Listed entries:
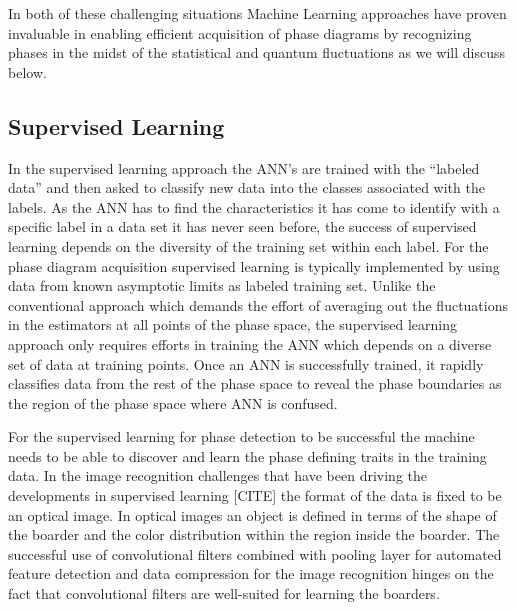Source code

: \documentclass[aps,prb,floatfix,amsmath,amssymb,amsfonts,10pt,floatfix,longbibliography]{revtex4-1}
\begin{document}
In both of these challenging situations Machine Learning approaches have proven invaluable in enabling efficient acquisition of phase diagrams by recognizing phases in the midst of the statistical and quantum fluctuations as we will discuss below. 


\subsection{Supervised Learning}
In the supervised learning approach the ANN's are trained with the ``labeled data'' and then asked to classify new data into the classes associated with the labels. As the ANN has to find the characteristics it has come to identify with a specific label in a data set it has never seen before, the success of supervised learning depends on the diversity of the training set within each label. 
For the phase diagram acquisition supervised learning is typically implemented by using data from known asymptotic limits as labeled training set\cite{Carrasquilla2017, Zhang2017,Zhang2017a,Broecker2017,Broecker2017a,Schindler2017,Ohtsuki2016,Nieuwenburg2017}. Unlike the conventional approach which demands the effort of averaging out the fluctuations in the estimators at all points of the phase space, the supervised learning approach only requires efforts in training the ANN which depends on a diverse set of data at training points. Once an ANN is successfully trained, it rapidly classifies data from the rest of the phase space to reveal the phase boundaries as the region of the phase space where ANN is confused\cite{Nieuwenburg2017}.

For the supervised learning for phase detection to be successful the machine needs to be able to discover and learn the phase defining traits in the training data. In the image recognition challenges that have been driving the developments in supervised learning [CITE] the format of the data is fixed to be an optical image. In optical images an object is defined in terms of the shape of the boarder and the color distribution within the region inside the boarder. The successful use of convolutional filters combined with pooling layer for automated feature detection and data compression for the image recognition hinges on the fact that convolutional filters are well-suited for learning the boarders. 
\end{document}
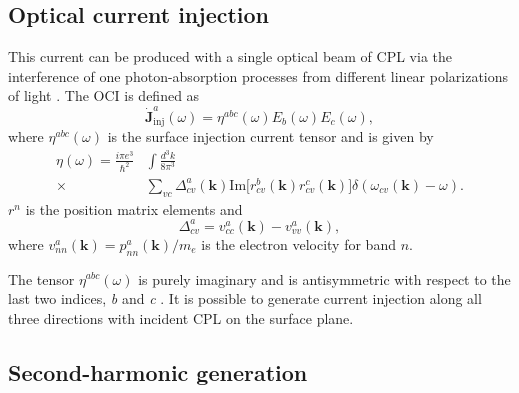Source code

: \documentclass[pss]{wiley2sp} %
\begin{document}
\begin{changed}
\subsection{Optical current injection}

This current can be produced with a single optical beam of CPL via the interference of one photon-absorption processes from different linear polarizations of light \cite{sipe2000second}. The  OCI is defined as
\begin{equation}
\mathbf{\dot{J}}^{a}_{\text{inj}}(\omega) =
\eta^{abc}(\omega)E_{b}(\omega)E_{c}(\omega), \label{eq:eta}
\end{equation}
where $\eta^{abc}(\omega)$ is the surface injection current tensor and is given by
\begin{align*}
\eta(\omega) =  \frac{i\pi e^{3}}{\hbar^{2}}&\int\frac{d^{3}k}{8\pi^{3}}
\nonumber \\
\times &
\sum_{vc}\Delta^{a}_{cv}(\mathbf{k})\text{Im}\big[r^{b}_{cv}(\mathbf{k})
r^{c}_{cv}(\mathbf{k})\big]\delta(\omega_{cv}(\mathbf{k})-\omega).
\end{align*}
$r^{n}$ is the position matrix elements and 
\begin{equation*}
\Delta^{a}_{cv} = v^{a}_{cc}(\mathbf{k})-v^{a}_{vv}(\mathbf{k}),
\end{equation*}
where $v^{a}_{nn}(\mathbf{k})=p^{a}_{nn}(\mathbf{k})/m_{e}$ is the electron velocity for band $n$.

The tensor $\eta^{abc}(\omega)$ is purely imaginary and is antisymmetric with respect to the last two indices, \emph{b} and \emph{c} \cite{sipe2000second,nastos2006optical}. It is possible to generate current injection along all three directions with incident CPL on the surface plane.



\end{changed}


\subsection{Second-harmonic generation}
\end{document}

What you need to do:
Pictures stay out; everything else in the entries is copied exactly.

Exercise solution:
Source code

: \documentclass[aps,prb,floatfix,amsmath,amssymb,amsfonts,10pt,floatfix,longbibliography]{revtex4-1}
\begin{document}
In both of these challenging situations Machine Learning approaches have proven invaluable in enabling efficient acquisition of phase diagrams by recognizing phases in the midst of the statistical and quantum fluctuations as we will discuss below. 


\subsection{Supervised Learning}
In the supervised learning approach the ANN's are trained with the ``labeled data'' and then asked to classify new data into the classes associated with the labels. As the ANN has to find the characteristics it has come to identify with a specific label in a data set it has never seen before, the success of supervised learning depends on the diversity of the training set within each label. 
For the phase diagram acquisition supervised learning is typically implemented by using data from known asymptotic limits as labeled training set\cite{Carrasquilla2017, Zhang2017,Zhang2017a,Broecker2017,Broecker2017a,Schindler2017,Ohtsuki2016,Nieuwenburg2017}. Unlike the conventional approach which demands the effort of averaging out the fluctuations in the estimators at all points of the phase space, the supervised learning approach only requires efforts in training the ANN which depends on a diverse set of data at training points. Once an ANN is successfully trained, it rapidly classifies data from the rest of the phase space to reveal the phase boundaries as the region of the phase space where ANN is confused\cite{Nieuwenburg2017}.

For the supervised learning for phase detection to be successful the machine needs to be able to discover and learn the phase defining traits in the training data. In the image recognition challenges that have been driving the developments in supervised learning [CITE] the format of the data is fixed to be an optical image. In optical images an object is defined in terms of the shape of the boarder and the color distribution within the region inside the boarder. The successful use of convolutional filters combined with pooling layer for automated feature detection and data compression for the image recognition hinges on the fact that convolutional filters are well-suited for learning the boarders. 
\end{document}
Source code

: \documentclass[pss]{wiley2sp} %
\begin{document}
\begin{changed}
\subsection{Optical current injection}

This current can be produced with a single optical beam of CPL via the interference of one photon-absorption processes from different linear polarizations of light \cite{sipe2000second}. The  OCI is defined as
\begin{equation}
\mathbf{\dot{J}}^{a}_{\text{inj}}(\omega) =
\eta^{abc}(\omega)E_{b}(\omega)E_{c}(\omega), \label{eq:eta}
\end{equation}
where $\eta^{abc}(\omega)$ is the surface injection current tensor and is given by
\begin{align*}
\eta(\omega) =  \frac{i\pi e^{3}}{\hbar^{2}}&\int\frac{d^{3}k}{8\pi^{3}}
\nonumber \\
\times &
\sum_{vc}\Delta^{a}_{cv}(\mathbf{k})\text{Im}\big[r^{b}_{cv}(\mathbf{k})
r^{c}_{cv}(\mathbf{k})\big]\delta(\omega_{cv}(\mathbf{k})-\omega).
\end{align*}
$r^{n}$ is the position matrix elements and 
\begin{equation*}
\Delta^{a}_{cv} = v^{a}_{cc}(\mathbf{k})-v^{a}_{vv}(\mathbf{k}),
\end{equation*}
where $v^{a}_{nn}(\mathbf{k})=p^{a}_{nn}(\mathbf{k})/m_{e}$ is the electron velocity for band $n$.

The tensor $\eta^{abc}(\omega)$ is purely imaginary and is antisymmetric with respect to the last two indices, \emph{b} and \emph{c} \cite{sipe2000second,nastos2006optical}. It is possible to generate current injection along all three directions with incident CPL on the surface plane.



\end{changed}


\subsection{Second-harmonic generation}
\end{document}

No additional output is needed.